• DIRECTIONS FOR THIS TASK: The answer must be the data, repeated exactly.

• RAW DATA:
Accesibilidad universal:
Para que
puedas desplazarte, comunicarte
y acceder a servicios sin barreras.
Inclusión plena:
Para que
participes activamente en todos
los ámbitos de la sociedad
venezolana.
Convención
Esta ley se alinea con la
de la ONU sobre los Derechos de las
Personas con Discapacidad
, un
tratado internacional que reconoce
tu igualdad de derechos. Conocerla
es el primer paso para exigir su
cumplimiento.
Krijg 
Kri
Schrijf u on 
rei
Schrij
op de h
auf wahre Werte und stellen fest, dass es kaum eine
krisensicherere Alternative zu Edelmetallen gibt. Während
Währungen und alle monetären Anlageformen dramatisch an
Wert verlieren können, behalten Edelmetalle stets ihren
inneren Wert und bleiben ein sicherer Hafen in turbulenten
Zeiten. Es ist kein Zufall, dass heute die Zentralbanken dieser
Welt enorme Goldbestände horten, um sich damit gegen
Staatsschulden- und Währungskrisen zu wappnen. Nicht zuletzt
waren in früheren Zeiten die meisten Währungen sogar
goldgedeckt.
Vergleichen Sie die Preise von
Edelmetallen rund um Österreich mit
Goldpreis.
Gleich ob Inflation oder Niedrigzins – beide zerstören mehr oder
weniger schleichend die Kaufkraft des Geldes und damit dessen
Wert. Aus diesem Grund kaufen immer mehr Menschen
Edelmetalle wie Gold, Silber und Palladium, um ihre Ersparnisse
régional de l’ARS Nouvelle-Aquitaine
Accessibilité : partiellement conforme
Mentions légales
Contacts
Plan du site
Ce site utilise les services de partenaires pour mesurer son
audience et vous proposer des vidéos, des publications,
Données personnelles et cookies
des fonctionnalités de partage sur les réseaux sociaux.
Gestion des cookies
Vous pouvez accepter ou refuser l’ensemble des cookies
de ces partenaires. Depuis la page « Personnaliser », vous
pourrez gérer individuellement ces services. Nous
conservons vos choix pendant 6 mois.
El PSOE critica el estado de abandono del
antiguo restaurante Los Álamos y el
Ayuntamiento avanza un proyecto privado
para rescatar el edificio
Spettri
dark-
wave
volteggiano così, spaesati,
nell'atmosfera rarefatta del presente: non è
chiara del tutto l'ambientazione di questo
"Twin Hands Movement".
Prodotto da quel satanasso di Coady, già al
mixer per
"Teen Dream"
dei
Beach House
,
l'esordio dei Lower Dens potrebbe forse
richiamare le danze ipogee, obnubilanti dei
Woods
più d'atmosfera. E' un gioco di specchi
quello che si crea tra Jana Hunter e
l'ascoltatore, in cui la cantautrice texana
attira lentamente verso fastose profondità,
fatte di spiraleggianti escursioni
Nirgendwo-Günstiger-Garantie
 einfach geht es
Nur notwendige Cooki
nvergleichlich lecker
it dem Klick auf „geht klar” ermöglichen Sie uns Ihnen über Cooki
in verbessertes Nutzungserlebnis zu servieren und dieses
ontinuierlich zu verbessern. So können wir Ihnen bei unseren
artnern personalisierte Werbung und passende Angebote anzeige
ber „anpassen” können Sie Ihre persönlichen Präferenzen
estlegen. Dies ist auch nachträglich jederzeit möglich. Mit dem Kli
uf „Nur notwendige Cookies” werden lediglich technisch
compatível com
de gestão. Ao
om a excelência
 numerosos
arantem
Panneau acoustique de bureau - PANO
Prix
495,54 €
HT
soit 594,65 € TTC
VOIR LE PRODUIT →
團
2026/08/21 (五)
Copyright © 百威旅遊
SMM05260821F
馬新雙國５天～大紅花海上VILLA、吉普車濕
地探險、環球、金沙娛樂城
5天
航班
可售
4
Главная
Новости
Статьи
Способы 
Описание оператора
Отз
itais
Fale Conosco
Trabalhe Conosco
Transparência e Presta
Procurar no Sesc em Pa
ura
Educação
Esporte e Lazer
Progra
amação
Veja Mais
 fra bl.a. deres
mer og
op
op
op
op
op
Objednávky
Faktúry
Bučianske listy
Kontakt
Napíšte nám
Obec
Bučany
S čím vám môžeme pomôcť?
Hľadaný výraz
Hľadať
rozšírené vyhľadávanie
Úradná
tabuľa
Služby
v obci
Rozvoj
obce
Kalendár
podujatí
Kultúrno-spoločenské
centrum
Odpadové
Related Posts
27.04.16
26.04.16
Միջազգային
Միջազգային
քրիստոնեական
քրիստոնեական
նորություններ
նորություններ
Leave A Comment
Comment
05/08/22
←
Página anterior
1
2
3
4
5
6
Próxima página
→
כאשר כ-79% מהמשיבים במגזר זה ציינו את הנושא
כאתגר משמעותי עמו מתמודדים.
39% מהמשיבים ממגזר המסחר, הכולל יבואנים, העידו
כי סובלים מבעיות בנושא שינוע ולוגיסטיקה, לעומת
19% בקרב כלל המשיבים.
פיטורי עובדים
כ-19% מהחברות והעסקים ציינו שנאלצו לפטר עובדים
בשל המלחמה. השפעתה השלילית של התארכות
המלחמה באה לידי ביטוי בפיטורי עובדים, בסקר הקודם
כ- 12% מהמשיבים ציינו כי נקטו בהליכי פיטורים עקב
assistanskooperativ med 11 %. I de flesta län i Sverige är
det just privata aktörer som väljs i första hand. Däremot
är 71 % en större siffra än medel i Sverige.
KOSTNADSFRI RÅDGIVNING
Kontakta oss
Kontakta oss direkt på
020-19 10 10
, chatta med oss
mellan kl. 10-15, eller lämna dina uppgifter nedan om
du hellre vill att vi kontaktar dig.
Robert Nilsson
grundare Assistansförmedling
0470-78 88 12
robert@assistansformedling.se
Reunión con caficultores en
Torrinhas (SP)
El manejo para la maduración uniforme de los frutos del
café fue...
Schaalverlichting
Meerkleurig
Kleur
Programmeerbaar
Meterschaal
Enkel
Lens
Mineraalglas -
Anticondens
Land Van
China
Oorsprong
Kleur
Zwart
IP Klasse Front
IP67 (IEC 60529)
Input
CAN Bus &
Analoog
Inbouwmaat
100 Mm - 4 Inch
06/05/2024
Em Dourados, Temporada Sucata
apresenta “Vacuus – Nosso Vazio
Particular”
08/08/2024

• RESULT:
Accesibilidad universal:
Para que
puedas desplazarte, comunicarte
y acceder a servicios sin barreras.
Inclusión plena:
Para que
participes activamente en todos
los ámbitos de la sociedad
venezolana.
Convención
Esta ley se alinea con la
de la ONU sobre los Derechos de las
Personas con Discapacidad
, un
tratado internacional que reconoce
tu igualdad de derechos. Conocerla
es el primer paso para exigir su
cumplimiento.
Krijg 
Kri
Schrijf u on 
rei
Schrij
op de h
auf wahre Werte und stellen fest, dass es kaum eine
krisensicherere Alternative zu Edelmetallen gibt. Während
Währungen und alle monetären Anlageformen dramatisch an
Wert verlieren können, behalten Edelmetalle stets ihren
inneren Wert und bleiben ein sicherer Hafen in turbulenten
Zeiten. Es ist kein Zufall, dass heute die Zentralbanken dieser
Welt enorme Goldbestände horten, um sich damit gegen
Staatsschulden- und Währungskrisen zu wappnen. Nicht zuletzt
waren in früheren Zeiten die meisten Währungen sogar
goldgedeckt.
Vergleichen Sie die Preise von
Edelmetallen rund um Österreich mit
Goldpreis.
Gleich ob Inflation oder Niedrigzins – beide zerstören mehr oder
weniger schleichend die Kaufkraft des Geldes und damit dessen
Wert. Aus diesem Grund kaufen immer mehr Menschen
Edelmetalle wie Gold, Silber und Palladium, um ihre Ersparnisse
régional de l’ARS Nouvelle-Aquitaine
Accessibilité : partiellement conforme
Mentions légales
Contacts
Plan du site
Ce site utilise les services de partenaires pour mesurer son
audience et vous proposer des vidéos, des publications,
Données personnelles et cookies
des fonctionnalités de partage sur les réseaux sociaux.
Gestion des cookies
Vous pouvez accepter ou refuser l’ensemble des cookies
de ces partenaires. Depuis la page « Personnaliser », vous
pourrez gérer individuellement ces services. Nous
conservons vos choix pendant 6 mois.
El PSOE critica el estado de abandono del
antiguo restaurante Los Álamos y el
Ayuntamiento avanza un proyecto privado
para rescatar el edificio
Spettri
dark-
wave
volteggiano così, spaesati,
nell'atmosfera rarefatta del presente: non è
chiara del tutto l'ambientazione di questo
"Twin Hands Movement".
Prodotto da quel satanasso di Coady, già al
mixer per
"Teen Dream"
dei
Beach House
,
l'esordio dei Lower Dens potrebbe forse
richiamare le danze ipogee, obnubilanti dei
Woods
più d'atmosfera. E' un gioco di specchi
quello che si crea tra Jana Hunter e
l'ascoltatore, in cui la cantautrice texana
attira lentamente verso fastose profondità,
fatte di spiraleggianti escursioni
Nirgendwo-Günstiger-Garantie
 einfach geht es
Nur notwendige Cooki
nvergleichlich lecker
it dem Klick auf „geht klar” ermöglichen Sie uns Ihnen über Cooki
in verbessertes Nutzungserlebnis zu servieren und dieses
ontinuierlich zu verbessern. So können wir Ihnen bei unseren
artnern personalisierte Werbung und passende Angebote anzeige
ber „anpassen” können Sie Ihre persönlichen Präferenzen
estlegen. Dies ist auch nachträglich jederzeit möglich. Mit dem Kli
uf „Nur notwendige Cookies” werden lediglich technisch
compatível com
de gestão. Ao
om a excelência
 numerosos
arantem
Panneau acoustique de bureau - PANO
Prix
495,54 €
HT
soit 594,65 € TTC
VOIR LE PRODUIT →
團
2026/08/21 (五)
Copyright © 百威旅遊
SMM05260821F
馬新雙國５天～大紅花海上VILLA、吉普車濕
地探險、環球、金沙娛樂城
5天
航班
可售
4
Главная
Новости
Статьи
Способы 
Описание оператора
Отз
itais
Fale Conosco
Trabalhe Conosco
Transparência e Presta
Procurar no Sesc em Pa
ura
Educação
Esporte e Lazer
Progra
amação
Veja Mais
 fra bl.a. deres
mer og
op
op
op
op
op
Objednávky
Faktúry
Bučianske listy
Kontakt
Napíšte nám
Obec
Bučany
S čím vám môžeme pomôcť?
Hľadaný výraz
Hľadať
rozšírené vyhľadávanie
Úradná
tabuľa
Služby
v obci
Rozvoj
obce
Kalendár
podujatí
Kultúrno-spoločenské
centrum
Odpadové
Related Posts
27.04.16
26.04.16
Միջազգային
Միջազգային
քրիստոնեական
քրիստոնեական
նորություններ
նորություններ
Leave A Comment
Comment
05/08/22
←
Página anterior
1
2
3
4
5
6
Próxima página
→
כאשר כ-79% מהמשיבים במגזר זה ציינו את הנושא
כאתגר משמעותי עמו מתמודדים.
39% מהמשיבים ממגזר המסחר, הכולל יבואנים, העידו
כי סובלים מבעיות בנושא שינוע ולוגיסטיקה, לעומת
19% בקרב כלל המשיבים.
פיטורי עובדים
כ-19% מהחברות והעסקים ציינו שנאלצו לפטר עובדים
בשל המלחמה. השפעתה השלילית של התארכות
המלחמה באה לידי ביטוי בפיטורי עובדים, בסקר הקודם
כ- 12% מהמשיבים ציינו כי נקטו בהליכי פיטורים עקב
assistanskooperativ med 11 %. I de flesta län i Sverige är
det just privata aktörer som väljs i första hand. Däremot
är 71 % en större siffra än medel i Sverige.
KOSTNADSFRI RÅDGIVNING
Kontakta oss
Kontakta oss direkt på
020-19 10 10
, chatta med oss
mellan kl. 10-15, eller lämna dina uppgifter nedan om
du hellre vill att vi kontaktar dig.
Robert Nilsson
grundare Assistansförmedling
0470-78 88 12
robert@assistansformedling.se
Reunión con caficultores en
Torrinhas (SP)
El manejo para la maduración uniforme de los frutos del
café fue...
Schaalverlichting
Meerkleurig
Kleur
Programmeerbaar
Meterschaal
Enkel
Lens
Mineraalglas -
Anticondens
Land Van
China
Oorsprong
Kleur
Zwart
IP Klasse Front
IP67 (IEC 60529)
Input
CAN Bus &
Analoog
Inbouwmaat
100 Mm - 4 Inch
06/05/2024
Em Dourados, Temporada Sucata
apresenta “Vacuus – Nosso Vazio
Particular”
08/08/2024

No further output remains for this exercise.